Taylor’s Theorem states that any function that is infinitely differentiable can be represented as a polynomial of the following form:
\[f(x) = \sum_{n=0}^{\infty} \frac{f^{(n)}(a)}{n!}(x-a)^n\]
Where \(f^{(n)}(a)\) represents the nth derivative of \(f(x)\) evaluated at \(x = a\)
Throughout this exercise, we will assume that the series will be evaluated at 0, i.e. a = 0, which is within the exclusive bounds provided in the class material of \(x \space \epsilon\space (-1,1)\)
Using the above definition on the following expansions:
First we will calculate the respective derivatives and their value at x = 0. Using Chain Rule
\(f^{(0)} = \frac{1}{1-x} \rightarrow 1\) for \(x = 0\)
\(f^{(1)} = \frac{1}{(1-x)^2} \rightarrow 1\) for \(x = 0\)
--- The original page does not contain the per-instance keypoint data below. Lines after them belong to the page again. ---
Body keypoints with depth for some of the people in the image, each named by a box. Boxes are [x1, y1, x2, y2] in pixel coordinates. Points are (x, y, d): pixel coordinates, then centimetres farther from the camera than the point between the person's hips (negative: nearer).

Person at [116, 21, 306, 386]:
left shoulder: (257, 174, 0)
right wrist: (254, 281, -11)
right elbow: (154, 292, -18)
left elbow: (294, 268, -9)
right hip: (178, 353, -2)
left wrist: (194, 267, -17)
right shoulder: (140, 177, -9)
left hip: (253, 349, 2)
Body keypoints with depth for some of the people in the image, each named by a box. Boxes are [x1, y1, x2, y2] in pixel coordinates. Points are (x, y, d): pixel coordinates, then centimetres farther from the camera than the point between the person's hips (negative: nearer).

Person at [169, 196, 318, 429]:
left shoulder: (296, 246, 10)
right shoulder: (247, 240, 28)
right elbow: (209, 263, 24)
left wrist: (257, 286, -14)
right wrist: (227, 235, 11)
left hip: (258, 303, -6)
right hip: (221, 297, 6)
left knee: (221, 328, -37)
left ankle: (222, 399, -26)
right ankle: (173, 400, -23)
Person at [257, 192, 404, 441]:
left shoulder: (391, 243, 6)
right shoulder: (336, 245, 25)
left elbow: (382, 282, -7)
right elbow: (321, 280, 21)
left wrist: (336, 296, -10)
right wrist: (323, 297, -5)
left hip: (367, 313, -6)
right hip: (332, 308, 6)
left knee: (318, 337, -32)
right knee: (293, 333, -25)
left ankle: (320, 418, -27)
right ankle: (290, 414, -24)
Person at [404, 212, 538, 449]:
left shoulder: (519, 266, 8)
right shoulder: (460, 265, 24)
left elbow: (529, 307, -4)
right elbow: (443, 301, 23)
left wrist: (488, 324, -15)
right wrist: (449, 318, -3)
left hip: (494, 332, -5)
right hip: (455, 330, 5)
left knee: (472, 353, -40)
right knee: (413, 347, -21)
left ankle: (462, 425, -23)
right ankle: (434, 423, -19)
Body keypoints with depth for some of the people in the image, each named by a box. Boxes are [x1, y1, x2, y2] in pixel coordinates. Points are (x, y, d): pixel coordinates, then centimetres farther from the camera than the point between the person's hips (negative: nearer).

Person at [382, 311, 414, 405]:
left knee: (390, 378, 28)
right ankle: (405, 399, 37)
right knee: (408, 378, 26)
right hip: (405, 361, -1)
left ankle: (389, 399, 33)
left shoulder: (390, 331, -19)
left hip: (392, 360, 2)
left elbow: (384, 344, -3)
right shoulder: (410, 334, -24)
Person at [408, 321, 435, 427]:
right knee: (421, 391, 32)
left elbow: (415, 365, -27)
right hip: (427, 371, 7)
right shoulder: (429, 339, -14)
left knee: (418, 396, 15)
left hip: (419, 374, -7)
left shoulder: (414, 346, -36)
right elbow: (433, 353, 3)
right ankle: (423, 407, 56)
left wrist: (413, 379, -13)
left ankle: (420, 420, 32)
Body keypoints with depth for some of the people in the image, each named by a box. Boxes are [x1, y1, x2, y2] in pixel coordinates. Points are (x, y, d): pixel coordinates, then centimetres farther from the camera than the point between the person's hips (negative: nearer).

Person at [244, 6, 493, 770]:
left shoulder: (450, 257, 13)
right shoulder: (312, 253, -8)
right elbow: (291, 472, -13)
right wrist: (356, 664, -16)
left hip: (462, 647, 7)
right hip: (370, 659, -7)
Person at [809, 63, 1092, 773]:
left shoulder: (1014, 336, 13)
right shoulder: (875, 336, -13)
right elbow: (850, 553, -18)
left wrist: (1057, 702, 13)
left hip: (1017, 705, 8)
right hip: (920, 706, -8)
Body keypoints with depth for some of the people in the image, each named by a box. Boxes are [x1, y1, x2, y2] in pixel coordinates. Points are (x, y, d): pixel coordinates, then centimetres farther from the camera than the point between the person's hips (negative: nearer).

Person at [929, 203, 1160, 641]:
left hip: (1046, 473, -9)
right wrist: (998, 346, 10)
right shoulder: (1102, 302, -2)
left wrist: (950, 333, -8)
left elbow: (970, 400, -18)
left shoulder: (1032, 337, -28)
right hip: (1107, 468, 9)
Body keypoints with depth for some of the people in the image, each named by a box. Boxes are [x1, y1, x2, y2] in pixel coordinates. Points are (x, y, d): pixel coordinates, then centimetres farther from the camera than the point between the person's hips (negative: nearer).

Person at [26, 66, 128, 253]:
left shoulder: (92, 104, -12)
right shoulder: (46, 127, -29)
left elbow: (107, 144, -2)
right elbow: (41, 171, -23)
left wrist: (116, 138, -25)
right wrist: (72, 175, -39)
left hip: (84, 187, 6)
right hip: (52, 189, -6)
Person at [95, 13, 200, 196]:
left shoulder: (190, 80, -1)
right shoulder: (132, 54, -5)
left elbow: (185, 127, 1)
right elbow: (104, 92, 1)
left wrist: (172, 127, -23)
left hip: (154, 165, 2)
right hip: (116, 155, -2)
\(f^{(2)} = \frac{2}{(1-x)^3} \rightarrow 2\) for \(x = 0\)
\(f^{(3)} = \frac{6}{(1-x)^4} \rightarrow 2\) for \(x = 0\)
A pattern is emerging of \(f^{(n)} = \frac{n!}{(1-x)^{n+1}}\)
Using this in the Taylor Series definition for x = 0:
\[f(x) = \sum_{n=0}^{\infty} \frac{\frac{n!}{(1-(0))^{n+1}}}{n!}(x)^n = \sum_{n=0}^{\infty} x^n\]
Any sequential derivative of \(e^x\) will always be \(e^x\), so we know that \(f^{(n)} = e^x\) and that \(e^0\) evaluates to 1.
Using this in the Taylor Series definition for x = 0:
\[f(x) = \sum_{n=0}^{\infty} \frac{e^{(0)}}{n!}(x)^n = \sum_{n=0}^{\infty} \frac{x^n}{n!}\]
First we will calculate the respective derivatives and their value at x = 0. Using Chain Rule
\(f^{(0)} = ln(1+x) \rightarrow 0\) for \(x = 0\)
\(f^{(1)} = \frac{1}{1+x} \rightarrow 1\) for \(x = 0\)
\(f^{(2)} = \frac{-1}{(1+x)^2} \rightarrow -1\) for \(x = 0\)
\(f^{(3)} = \frac{2}{(1+x)^3} \rightarrow 1\) for \(x = 0\)
With these results above, we see that further expansions have some similarities to \(\frac{1}{1-x}\) except that \(n\) will lag by 1 and that the derivative will be negative for even values of \(n\), i.e. \((-1)^{n+1}\).
\(f^{(n)} = \frac{(-1)^{n+1}(n-1)!}{(1+x)^n}\)
We can rewrite \((n-1)!\) as \(\frac{n!}{n}\) resulting in \(f^{(n)} = \frac{(-1)^{n+1}n!}{n(1+x)^n}\)
Using this in the Taylor Series definition for x = 0:
\[f(x) = \sum_{n=0}^{\infty} \frac{\frac{(-1)^{n+1}n!}{n(1+(0))^n}}{n!}(x)^n = \sum_{n=0}^{\infty} \frac{(-1)^{n+1}\space x^n}{n}\]
It is important to note that this is undefined for n = 0 using the Taylor Series approximation. The correct form should be
\[f(x) = \left\{\begin{matrix} \sum_{n=1}^{\infty} \frac{(-1)^{n+1}\space x^n}{n} & n \neq 0\\ 0 & n=0 \end{matrix}\right.\]